| TASKS TO COMPLETE |
(A) Decide whether each statement agrees with the SQL pivot question. Answer yes or no and quote the words of the text that decide it: (i) the Data values are floating point numbers; (ii) the writer has used PIVOT before; (iii) the attempted query keeps only rows with a Category of 2 or higher.
(B) Carry on the SQL pivot question from the point where it stops.

| TEXT BLOCK |
Question

I have a table like this (lets call it T1):

   Date    | Category | Data
-------------------------------
2014-01-01 | 1        | 1.0
2014-01-01 | 2        | 2.0
2014-01-01 | 3        | 3.0
2014-01-02 | 1        | 4.0
2014-01-02 | 2        | 5.0
2014-01-02 | 3        | 6.0

Note that Data are floating point numbers, not sequential, I just made them that way so it's easier to see where they land up in the result. There is also a table translating the Category numbers to names (lets say (T2):

Category | Name
----------------
1        | A
2        | B
3        | C

And I would like a query that could return:

   Date    |   B   |   C   
---------------------------
2014-01-01 |  2.0  |  3.0  
2014-01-02 |  5.0  |  6.0

I thought about trying with PIVOT which I haven't used before, however, I can't find a way to do it without using a aggregation function. But then I though that since I only actually have a single row per Date / Category combo using an aggregation like AVG should work. This is my try based on these docs:

SELECT [Date],
       [2] as B,
       [3] as C
FROM (SELECT * FROM T1 WHERE Category >= 2) AS SourceTable
PIVOT
(
    AVG(Data)

| STORED DATA |
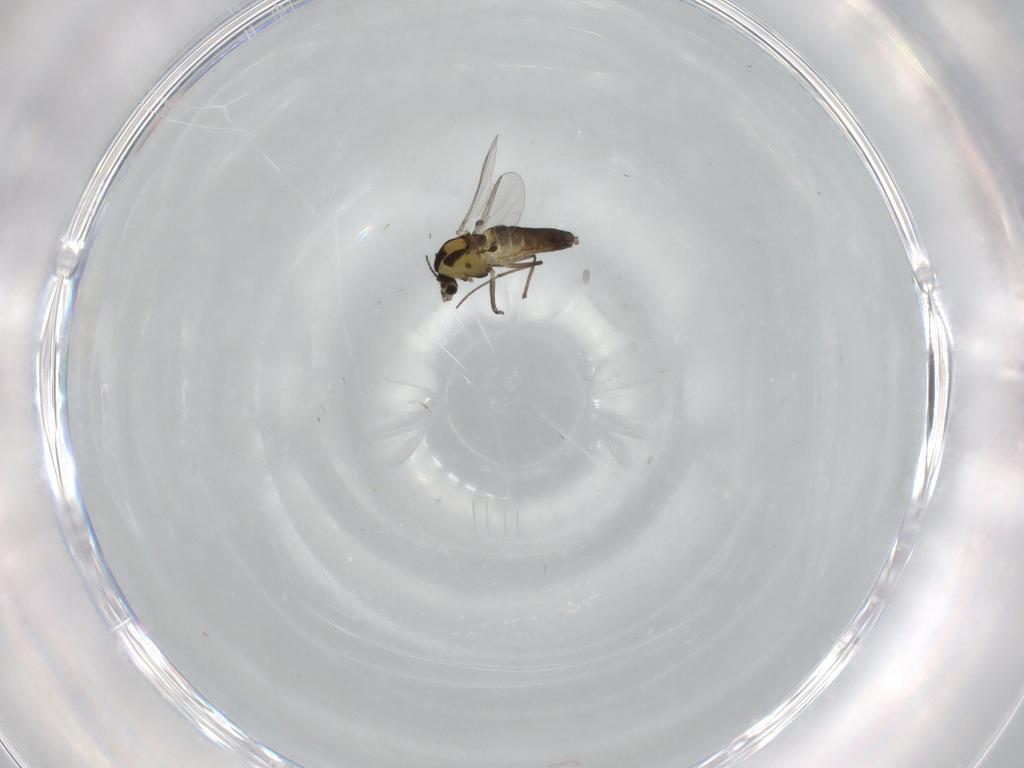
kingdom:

* * *

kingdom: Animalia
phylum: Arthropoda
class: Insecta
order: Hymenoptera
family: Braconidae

| OUTPUTS BY TASK |
(A)
(i) Yes: "Data are floating point numbers, not sequential"
(ii) No: "PIVOT which I haven't used before"
(iii) Yes: "WHERE Category >= 2"

(B)
    FOR Category IN ([2], [3])
) AS PivotTable;

Which gets kind of close:

   Date    |   B   |   C   
---------------------------
2014-01-01 |  2.0  |  NULL  
2014-01-01 |  NULL |  3.0
2014-01-02 |  5.0  |  NULL
2014-01-02 |  NULL |  6.0

But how do I get rid of the nulls and get all the same dates to be on the same row?

Was it helpful?

Solution

If you only have one value for each result, you can use any of the aggregate functions - eg: MAX

select * from 
    (select t.date, t.data,c.name from t1 t inner join category c on t.category = c.category) s
pivot (max(data) for name in ([b],[c])) p

The first part is the source data

select t.date, t.data,c.name from t1 t inner join category c on t.category = c.category

Then the pivot rearranges it, creating columns for the in values from the name column, and using the aggregate (max(data)) for the value in that column, which should give the desired results.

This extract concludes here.